Excerpts from Jim Conrad's
Naturalist Newsletter

Rat-tailed Maggot

from the January 17, 2016 Newsletter issued from Hacienda Chichen Resort beside Chichén Itzá Ruins, central Yucatán, MÉXICO
RAT-TAILED MAGGOT

Two or three weeks ago I stuck cut branches of Shrub Lantana and Mexican Sunflower into a jar of water, hoping the woody stems would develop roots. As days passed the stems got mushy, the water turned dark, and though the branches continued to look fresh a green, no roots formed. However, a wonderland of aquatic insect larvae spawned in the murky water. Mostly there were mosquito larvae, but also swimming, spiraling, wiggling, thrashing critters of the like I've not seen outside the tropics, and which I still can't identify and tell you about.

The most eye-catching creature, though, was something that does occur up North, but usually in such putrid, disreputable waters that most folks never see them or know about them. Above, you can see one from the jar, floating in my hand and about 2¼ inches long (6cm).

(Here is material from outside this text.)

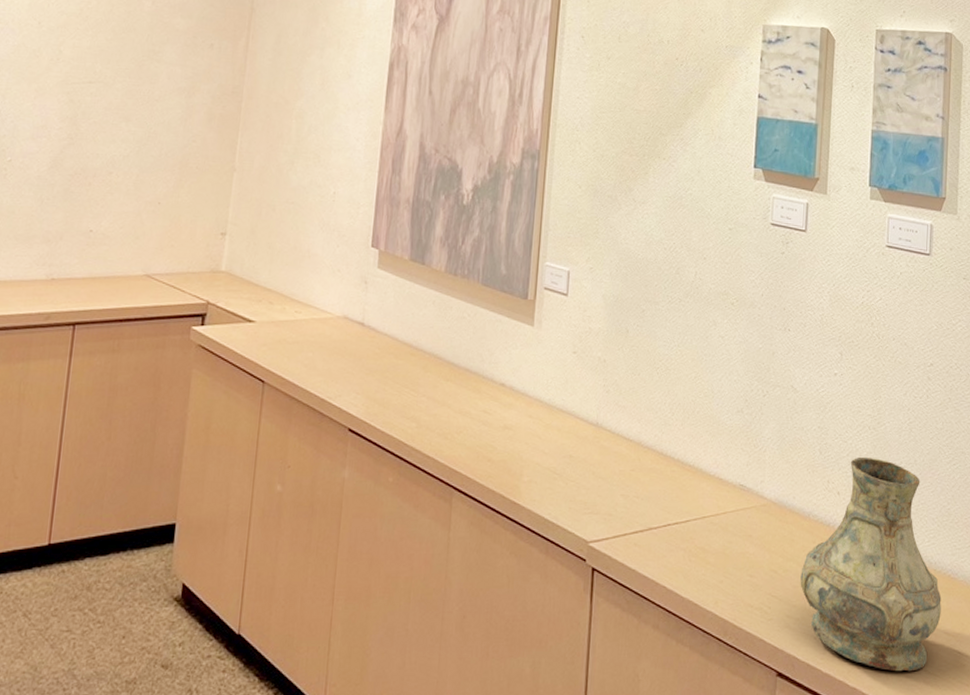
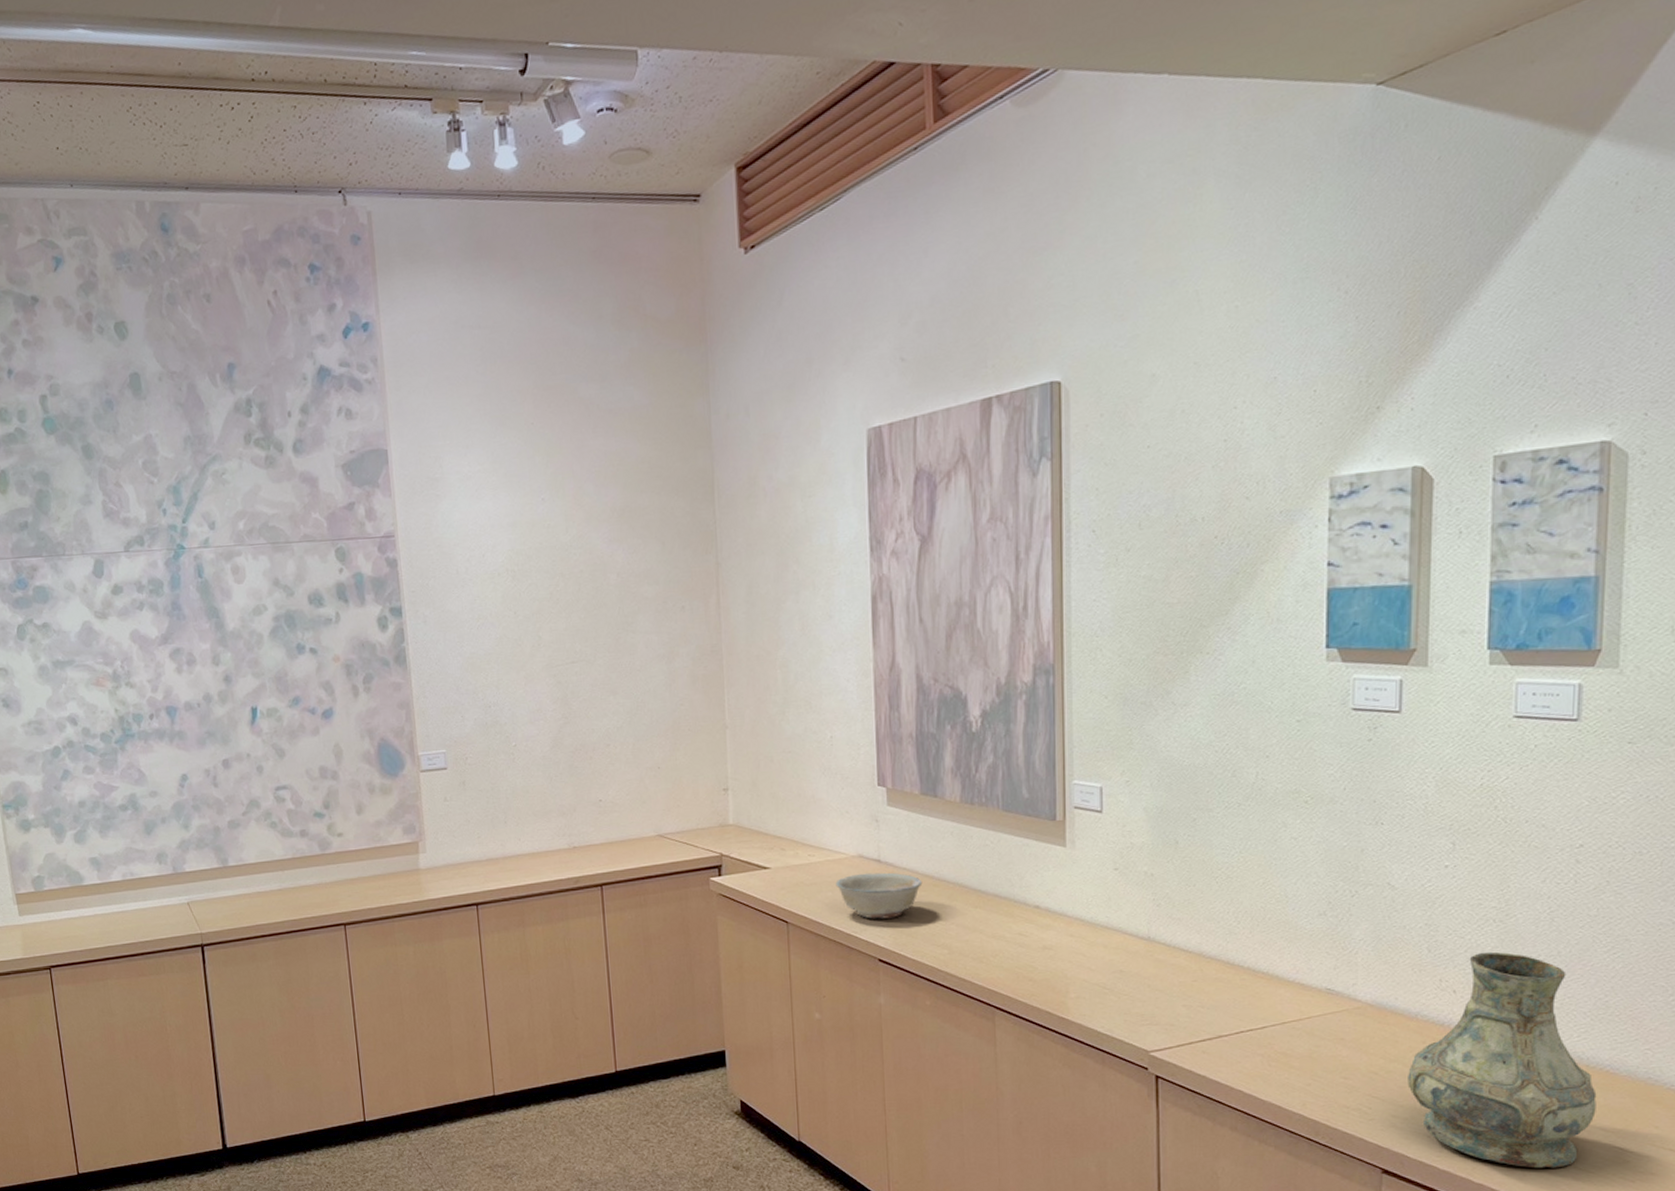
ceramic bowl: none [317,335,401,386] -> present [835,872,923,919]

A close-up of the big end shows features we've observed in grubs, :

Rat-tailed Maggot, close-up

It's a Rat-tailed Maggot, the larva of a kind of hoverfly, a hoverfly being one of those innocent little flower-visiting flies that can hover in one spot. The ones I remember most from up North were yellow- and black-banded and often landed on sweating body parts, tickling the skin as they sopped up sweat with their round-ended mouthparts. Sometimes Rat-tailed Maggots turn up in birdbaths with water that hasn't been changed for awhile, and in rain gutters where water accumulates beneath leaves. Down here we have numerous hoverfly species, but I don't know which our Rat-tailed Maggot belongs to.

Rat-tailed Maggots are famous not only for their long tails but also because they can live in very oxygen-depleted waters thick with organic matter -- even saturated manure. This talent is possible because the tail is an extensible breathing siphon -- a snorkel -- through which the grub can breathe.

In the pot often I saw grubs anchor their thick front ends on degenerating plant stems an inch or two below the water, with their siphon tips extended to the water's surface, forming tiny dimples in the water's surface where air was being taken in. Other times the grubs swam through the water with swirling and jerking motions that would have looked clumsy had not the long tails, being somewhat stiff, waved about like conductor batons.

That long tail imparts such grace to the grub's movement that one can overlook that, in the end, we're dealing with what the English language disparages as a maggot.